======== Data for review ========

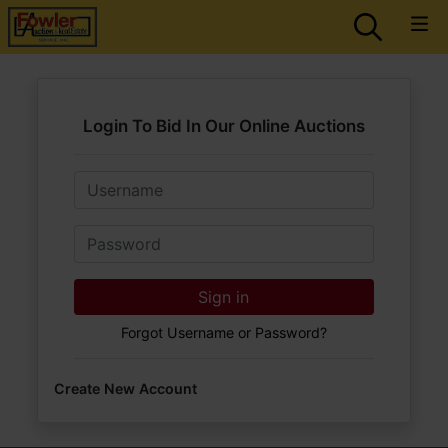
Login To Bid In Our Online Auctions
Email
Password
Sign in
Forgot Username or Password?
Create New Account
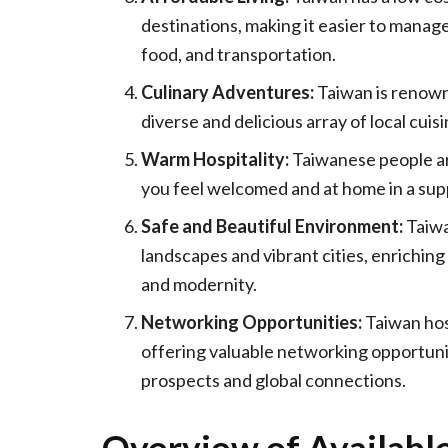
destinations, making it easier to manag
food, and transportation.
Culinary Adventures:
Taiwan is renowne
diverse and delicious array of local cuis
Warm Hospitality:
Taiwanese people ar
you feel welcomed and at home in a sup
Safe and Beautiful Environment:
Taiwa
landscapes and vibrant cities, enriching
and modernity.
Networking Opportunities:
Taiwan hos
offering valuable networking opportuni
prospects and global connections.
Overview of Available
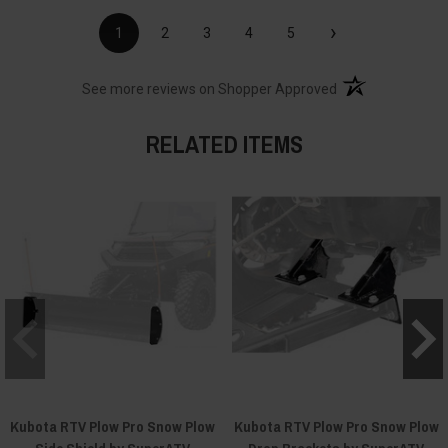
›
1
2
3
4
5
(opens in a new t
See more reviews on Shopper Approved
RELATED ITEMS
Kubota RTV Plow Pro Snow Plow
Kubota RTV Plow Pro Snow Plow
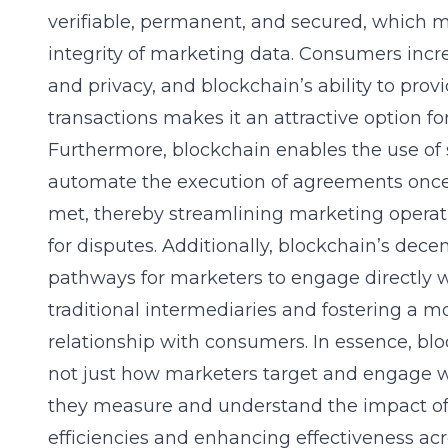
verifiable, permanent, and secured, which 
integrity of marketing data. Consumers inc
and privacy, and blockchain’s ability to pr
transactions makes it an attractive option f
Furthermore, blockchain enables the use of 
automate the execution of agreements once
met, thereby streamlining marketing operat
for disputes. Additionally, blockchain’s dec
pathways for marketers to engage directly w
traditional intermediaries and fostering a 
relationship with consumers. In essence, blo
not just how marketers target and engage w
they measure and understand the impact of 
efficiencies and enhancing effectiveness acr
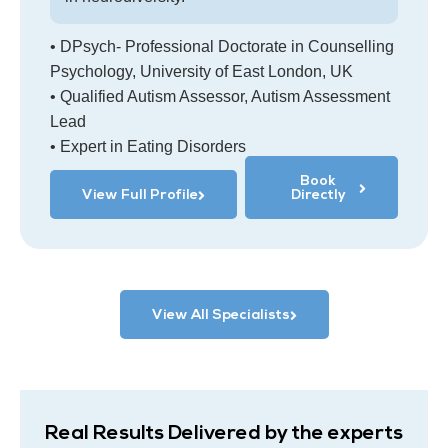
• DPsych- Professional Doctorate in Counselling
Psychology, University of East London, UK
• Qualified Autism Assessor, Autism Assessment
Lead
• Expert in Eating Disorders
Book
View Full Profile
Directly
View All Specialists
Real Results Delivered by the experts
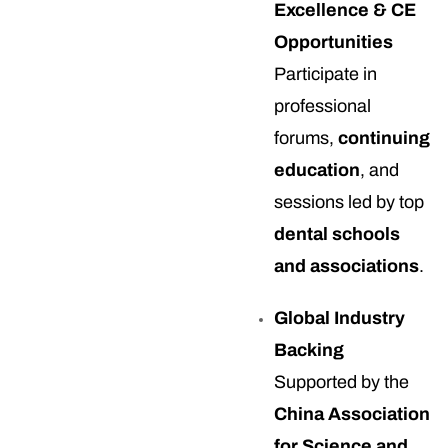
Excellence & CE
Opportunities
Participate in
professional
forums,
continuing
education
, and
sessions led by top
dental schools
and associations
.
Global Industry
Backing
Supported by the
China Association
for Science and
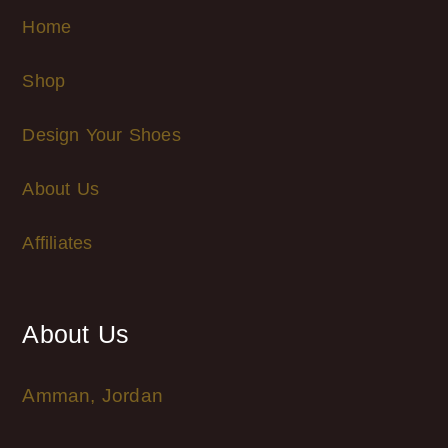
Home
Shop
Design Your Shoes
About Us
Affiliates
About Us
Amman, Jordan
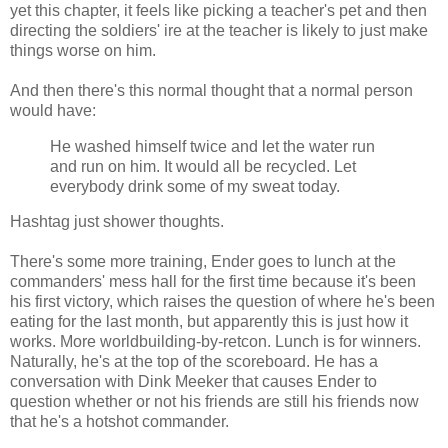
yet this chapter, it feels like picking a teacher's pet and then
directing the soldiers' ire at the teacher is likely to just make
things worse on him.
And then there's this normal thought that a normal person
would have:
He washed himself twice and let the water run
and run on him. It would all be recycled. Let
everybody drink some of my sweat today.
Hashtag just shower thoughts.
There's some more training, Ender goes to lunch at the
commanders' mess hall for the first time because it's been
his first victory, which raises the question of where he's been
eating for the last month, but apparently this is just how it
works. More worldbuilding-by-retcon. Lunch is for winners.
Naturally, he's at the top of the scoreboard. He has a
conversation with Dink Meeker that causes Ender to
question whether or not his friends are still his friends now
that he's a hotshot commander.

========
======== Data for review ========

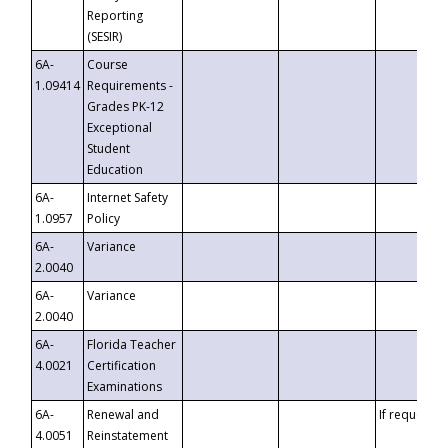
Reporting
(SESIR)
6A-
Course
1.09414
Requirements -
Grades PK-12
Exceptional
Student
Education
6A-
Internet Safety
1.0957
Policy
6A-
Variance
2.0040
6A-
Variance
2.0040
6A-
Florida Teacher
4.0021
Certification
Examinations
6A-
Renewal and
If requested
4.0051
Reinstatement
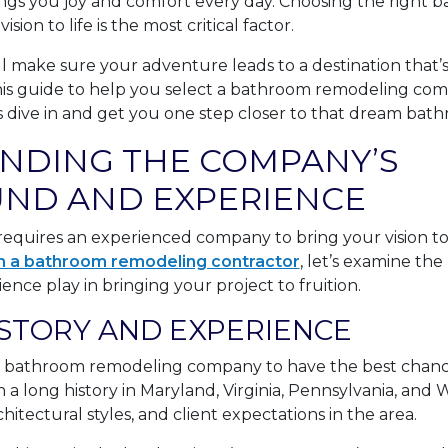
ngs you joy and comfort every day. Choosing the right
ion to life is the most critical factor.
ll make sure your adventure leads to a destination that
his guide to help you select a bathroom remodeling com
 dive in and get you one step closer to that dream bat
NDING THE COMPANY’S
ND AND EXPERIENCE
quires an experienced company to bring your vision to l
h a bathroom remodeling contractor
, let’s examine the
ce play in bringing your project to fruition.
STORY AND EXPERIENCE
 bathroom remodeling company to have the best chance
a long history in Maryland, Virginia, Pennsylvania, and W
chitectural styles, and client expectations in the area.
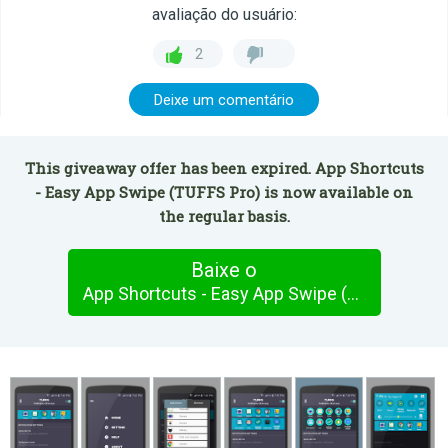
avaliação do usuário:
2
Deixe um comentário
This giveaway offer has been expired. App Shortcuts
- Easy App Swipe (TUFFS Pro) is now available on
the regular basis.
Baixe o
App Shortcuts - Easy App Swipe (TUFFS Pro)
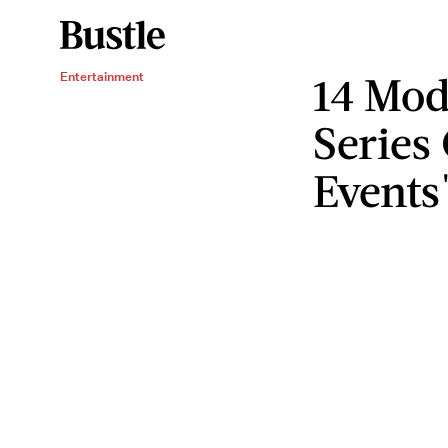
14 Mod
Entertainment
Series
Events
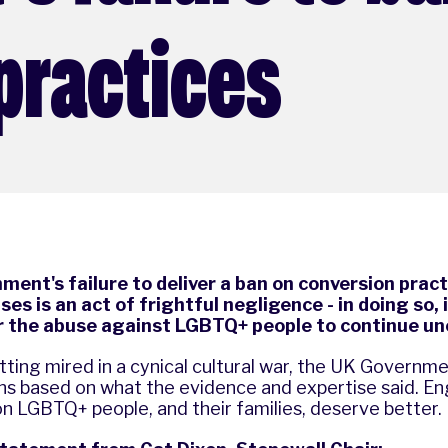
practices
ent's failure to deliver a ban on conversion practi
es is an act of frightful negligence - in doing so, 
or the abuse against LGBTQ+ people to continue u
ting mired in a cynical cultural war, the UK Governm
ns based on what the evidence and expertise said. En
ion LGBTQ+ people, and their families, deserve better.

========
======== Data for review ========

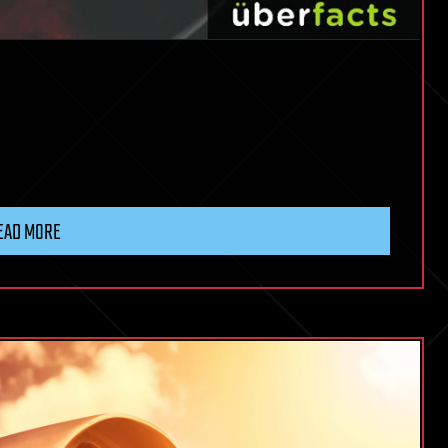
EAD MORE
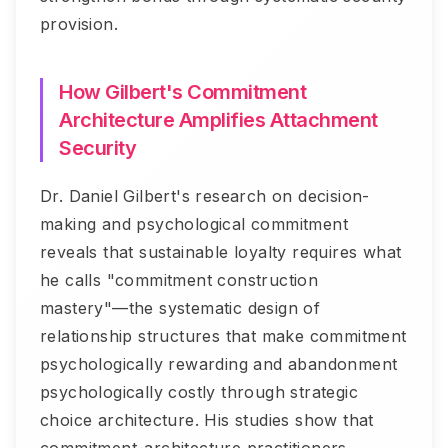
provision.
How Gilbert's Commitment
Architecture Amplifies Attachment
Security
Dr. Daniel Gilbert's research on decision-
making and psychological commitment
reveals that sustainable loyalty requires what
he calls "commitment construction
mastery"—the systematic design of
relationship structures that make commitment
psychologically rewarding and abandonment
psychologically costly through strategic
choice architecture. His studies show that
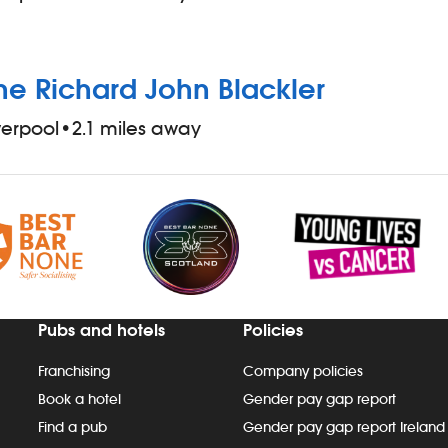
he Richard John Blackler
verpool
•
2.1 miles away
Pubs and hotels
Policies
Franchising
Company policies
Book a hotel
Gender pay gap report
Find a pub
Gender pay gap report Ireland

========

What's needed is an exact copy of the records above from the line containing "in Eating Disorders" down to the line containing "conversation with Dink", both included, without any pictures.

• Expert in Eating Disorders
Book
View Full Profile
Directly
View All Specialists
Real Results Delivered by the experts
Excellence & CE
Opportunities
Participate in
professional
forums,
continuing
education
, and
sessions led by top
dental schools
and associations
.
Global Industry
Backing
Supported by the
China Association
for Science and
Home
Shop
Design Your Shoes
About Us
Affiliates
About Us
Amman, Jordan
yet this chapter, it feels like picking a teacher's pet and then
directing the soldiers' ire at the teacher is likely to just make
things worse on him.
And then there's this normal thought that a normal person
would have:
He washed himself twice and let the water run
and run on him. It would all be recycled. Let
everybody drink some of my sweat today.
Hashtag just shower thoughts.
There's some more training, Ender goes to lunch at the
commanders' mess hall for the first time because it's been
his first victory, which raises the question of where he's been
eating for the last month, but apparently this is just how it
works. More worldbuilding-by-retcon. Lunch is for winners.
Naturally, he's at the top of the scoreboard. He has a
conversation with Dink Meeker that causes Ender to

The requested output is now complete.